Healing in Relationships > Healing in Isolation.
Breaking news: You were never supposed to heal “on your own!!!!”
In a culture of hyper-independence and self-reliance, we are conditioned to believe that “handling it on our own” is the optimal way to navigate life’s challenges. We learn that to ask for help means to possess the scarlet letters of being a “B-U-R-D-E-N” and that we “should” be able to “just figure it out by ourselves.”
I am here to remind you that this is some “American Dream” bullshit. As humans, we do not just crave connection, but we need connection. We need our stories to be witnessed by others. We need to feel heard, seen, and acknowledged by other human beings. We are supposed to be connected within a supportive community, and actually have much better physical and mental health outcomes when we feel that we are a piece of a greater community. We are INTER-dependent, not IN-dependent.

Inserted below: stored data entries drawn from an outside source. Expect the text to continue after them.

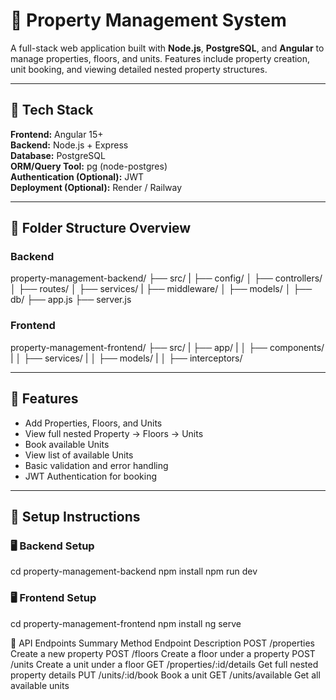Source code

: # 🏢 Property Management System

A full-stack web application built with **Node.js**, **PostgreSQL**, and **Angular** to manage properties, floors, and units. Features include property creation, unit booking, and viewing detailed nested property structures.

---

## 🚀 Tech Stack

**Frontend:** Angular 15+  
**Backend:** Node.js + Express  
**Database:** PostgreSQL  
**ORM/Query Tool:** pg (node-postgres)  
**Authentication (Optional):** JWT  
**Deployment (Optional):** Render / Railway  

---

## 📂 Folder Structure Overview

### Backend
property-management-backend/
├── src/
| ├── config/
│ ├── controllers/
│ ├── routes/
│ ├── services/
| ├── middleware/
│ ├── models/
│ ├── db/
├── app.js
├── server.js

### Frontend
property-management-frontend/
├── src/
| ├── app/
| │ ├── components/
| │ ├── services/
| │ ├── models/
| │ ├── interceptors/
  

---

## 🧪 Features

- Add Properties, Floors, and Units
- View full nested Property → Floors → Units
- Book available Units
- View list of available Units
- Basic validation and error handling
- JWT Authentication for booking

---

## 🧰 Setup Instructions

### 🖥 Backend Setup

cd property-management-backend
npm install
npm run dev

### 🖥 Frontend Setup
cd property-management-frontend
npm install
ng serve

📡 API Endpoints Summary
Method	Endpoint	Description
POST	/properties	Create a new property
POST	/floors	Create a floor under a property
POST	/units	Create a unit under a floor
GET	/properties/:id/details	Get full nested property details
PUT	/units/:id/book	Book a unit
GET	/units/available	Get all available units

In other words, you were never supposed to “heal on your own.”
The notion of “healing on our own,” is one rooted in a societal fallacy of independence. We exist in relationship to others – to our families and friends and ancestors - and also to strangers and systems and communities. Our lives are relational… so why would we expect that healing happens in a distilled, self-reliant container? Healing requires connection, relationships, and storytelling.
Unfortunately, our society is extremely fragmented and disconnected, especially in the symptomatic aftermath of such immense detachment in the context of the pandemic, technology, politics, capitalism, colonialism... the list goes on and on.
I write to remind you that it is okay… actually it is encouraged, and crucial to ask for help. It is okay, encouraged, and crucial to feel supported. It is okay, encouraged, and crucial to heal in relationships.
Give yourself permission to be witnessed.